To demonstrate the above 3x3 picture:
$ python
>>> import numpy as np
>>> np.array([[1, 2, 3],[4,5,6],[7,8,9]]).astype('int16').tofile('test_py.bin')
>>>
$ hexdump test_py.bin
0000000 0001 0002 0003 0004 0005 0006 0007 0008
0000010 0009
0000012
$ matlab -nodesktop -nodisplay
>> A = [1 2 3; 4 5 6; 7 8 9];
>> fwrite(fopen('test_matlab.bin', 'w'), A, 'uint16');
>> quit
scott:scottstanie.github.io$ hexdump test_matlab.bin
0000000 0001 0004 0007 0002 0005 0008 0003 0006
0000010 0009
0000012
If we’re working in MATLAB, this means we have to make two fixes if we are working with row-major saved data. If we wanted MATLAB to match the Python/C order, we would need to just transpose the matrix before saving if we want python to read it correctly.
>> fwrite(fopen('test_for_python.bin', 'w'), A', 'uint16');
Second, we also need to change how we read in the binary data. If we naively try to read in the matrix that numpy saved, it will be transposed due to MATLAB using column order:
>> A = fread(fopen('test_py.bin', 'rb'), [3 3], 'uint16')
A =
1 4 7
2 5 8
3 6 9
So instead we need to transpose immediately after reading in the data:
>> A = fread(fopen('test_py.bin', 'rb'), [3 3], 'uint16')'
A =
1 2 3
4 5 6
7 8 9
Now if we are working in Python and only reading to other users of Python/C, we don’t need to worry about extra options, we can just use np.tofile
and np.fromfile
.
>>> print(np.fromfile('test_py.bin', dtype='i2'))
[1 2 3 4 5 6 7 8 9]
Note that to get back to a matrix from a file, we’ll need to reshape
:
>>> print(np.fromfile('test_py.bin', dtype='i2').reshape((3,3)))
[[1 2 3]
[4 5 6]
[7 8 9]]
If we happen to get a MATLAB user who’s given us a file using the wrong (column-major) ordering:
>>> print(np.fromfile('test_matlab.bin', dtype='i2'))
[1 4 7 2 5 8 3 6 9]
>>> print(np.fromfile('test_matlab.bin', dtype='i2').reshape((3, 3)))
[[1 4 7]
[2 5 8]
[3 6 9]]
We can use numpy’s built in option to handle Fortran/MATLAB using the order='F'
argument to reshape.
(We could also fix it by adding a
.T` at the end to transpose):
>>> print(np.fromfile('test_matlab.bin', dtype='i2').reshape((3, 3), order='F'))
[[1 2 3]
[4 5 6]
[7 8 9]]
The specific application this came up in was handling data from the Shuttle Radar Topography Mission (SRTM) digital elevation maps. They store all elevations for a square grid in row major order, using 16-bit big-endian format.
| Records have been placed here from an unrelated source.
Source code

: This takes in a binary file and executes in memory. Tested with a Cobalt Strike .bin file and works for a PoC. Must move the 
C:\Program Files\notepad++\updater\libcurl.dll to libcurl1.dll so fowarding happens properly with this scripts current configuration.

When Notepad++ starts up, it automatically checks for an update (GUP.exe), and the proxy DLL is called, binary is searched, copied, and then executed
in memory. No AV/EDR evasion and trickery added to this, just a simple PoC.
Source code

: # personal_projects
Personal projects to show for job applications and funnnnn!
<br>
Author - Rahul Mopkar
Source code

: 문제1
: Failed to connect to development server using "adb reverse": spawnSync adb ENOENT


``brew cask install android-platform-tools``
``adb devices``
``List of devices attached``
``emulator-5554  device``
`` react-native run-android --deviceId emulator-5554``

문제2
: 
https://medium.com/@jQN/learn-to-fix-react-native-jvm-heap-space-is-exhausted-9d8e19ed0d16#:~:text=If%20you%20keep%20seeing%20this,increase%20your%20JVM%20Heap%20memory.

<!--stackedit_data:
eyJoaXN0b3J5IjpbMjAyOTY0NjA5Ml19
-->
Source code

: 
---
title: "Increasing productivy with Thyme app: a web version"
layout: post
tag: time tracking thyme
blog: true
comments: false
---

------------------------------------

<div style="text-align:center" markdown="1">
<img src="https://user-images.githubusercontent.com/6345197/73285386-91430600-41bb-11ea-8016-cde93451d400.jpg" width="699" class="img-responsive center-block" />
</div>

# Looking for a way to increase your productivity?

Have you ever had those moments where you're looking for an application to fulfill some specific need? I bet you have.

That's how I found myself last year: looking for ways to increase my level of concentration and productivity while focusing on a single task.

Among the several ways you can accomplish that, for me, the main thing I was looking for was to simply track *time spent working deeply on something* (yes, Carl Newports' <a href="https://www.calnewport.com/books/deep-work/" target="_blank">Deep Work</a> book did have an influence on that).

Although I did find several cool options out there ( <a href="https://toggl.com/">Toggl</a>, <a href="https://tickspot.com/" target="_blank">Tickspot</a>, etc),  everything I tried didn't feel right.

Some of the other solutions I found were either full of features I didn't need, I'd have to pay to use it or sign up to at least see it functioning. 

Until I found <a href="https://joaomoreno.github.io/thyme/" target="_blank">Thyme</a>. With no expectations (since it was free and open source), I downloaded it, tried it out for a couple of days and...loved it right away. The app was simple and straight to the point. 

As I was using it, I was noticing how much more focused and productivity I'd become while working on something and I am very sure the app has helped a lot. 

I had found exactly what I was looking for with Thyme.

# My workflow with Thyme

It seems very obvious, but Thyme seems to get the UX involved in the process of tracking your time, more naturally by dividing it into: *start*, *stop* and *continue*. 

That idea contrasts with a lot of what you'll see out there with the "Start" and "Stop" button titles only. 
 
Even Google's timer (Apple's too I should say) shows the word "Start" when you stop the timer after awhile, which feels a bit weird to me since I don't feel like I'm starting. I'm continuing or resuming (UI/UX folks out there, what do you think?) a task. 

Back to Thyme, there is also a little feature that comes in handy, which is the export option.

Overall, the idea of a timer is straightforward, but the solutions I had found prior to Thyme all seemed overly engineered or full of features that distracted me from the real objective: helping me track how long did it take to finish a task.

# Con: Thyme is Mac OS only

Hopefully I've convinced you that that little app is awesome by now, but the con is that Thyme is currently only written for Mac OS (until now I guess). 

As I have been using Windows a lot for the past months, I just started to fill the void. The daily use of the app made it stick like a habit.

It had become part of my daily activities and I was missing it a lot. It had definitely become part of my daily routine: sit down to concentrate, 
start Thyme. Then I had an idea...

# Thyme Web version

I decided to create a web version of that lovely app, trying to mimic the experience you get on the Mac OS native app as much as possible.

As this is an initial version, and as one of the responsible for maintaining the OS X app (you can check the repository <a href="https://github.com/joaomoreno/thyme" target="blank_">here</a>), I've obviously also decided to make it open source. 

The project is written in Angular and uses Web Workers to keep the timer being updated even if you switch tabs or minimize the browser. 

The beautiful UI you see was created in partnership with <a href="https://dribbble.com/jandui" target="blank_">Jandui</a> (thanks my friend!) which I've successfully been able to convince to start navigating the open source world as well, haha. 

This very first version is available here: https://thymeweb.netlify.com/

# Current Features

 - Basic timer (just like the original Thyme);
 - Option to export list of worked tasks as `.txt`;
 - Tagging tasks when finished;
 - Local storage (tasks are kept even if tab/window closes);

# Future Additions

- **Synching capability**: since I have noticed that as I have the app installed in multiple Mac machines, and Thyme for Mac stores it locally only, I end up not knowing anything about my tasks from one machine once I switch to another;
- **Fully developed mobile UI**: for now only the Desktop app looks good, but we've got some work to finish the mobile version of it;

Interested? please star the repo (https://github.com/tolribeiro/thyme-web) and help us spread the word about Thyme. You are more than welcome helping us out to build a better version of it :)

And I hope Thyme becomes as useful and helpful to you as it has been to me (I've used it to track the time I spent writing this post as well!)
Fuller explanations can be found online, but Wikipedia has a fine short illustration.
Since everything on a computer is essentially stored in one long array one byte at a time, you have to pick which part of larger numbers (say, 16 bit integers) get stored first.
If you have the byte order wrong, the number 1 turns into 256, 2 turns into 512, and generally things become a mess.
An important thing to remember is that the byte order of the machine shouldn’t matter, only the order of the data you’re working with. Here’, NASA tells us they use big-endian, so whichever machine we’re using, we just need to tell the code that we’re about to get some big-endian data.
How do we do this? It’s relatively easy in both MATLAB and Python.
Let’s say that N20W100.hgt
is one of the DEM height files from the SRTM.
It’s 16-bit integers, stored in big endian.
A = np.fromfile('N20W100.hgt', dtype='>i2').reshape((3601, 3601))
A = A.astype('<i2')
The dtype='>i2'
the way to let numpy know we are getting a big-endian (hence greater than, >) 2 byte interger aka 16-bit integer.
The second line is if we want to put it into the more typical format of little endian, which most computers use nowadays.
You can also use numpy’s .byteswap()
function to switch big to little.
In MATLAB:
fid = fopen('N20W100.hgt','r','ieee-be');
A = fread(fid,[3601 3601],'int16');
A = A'
Pretty similar, with the caveat that we must transpose it for MATLAB.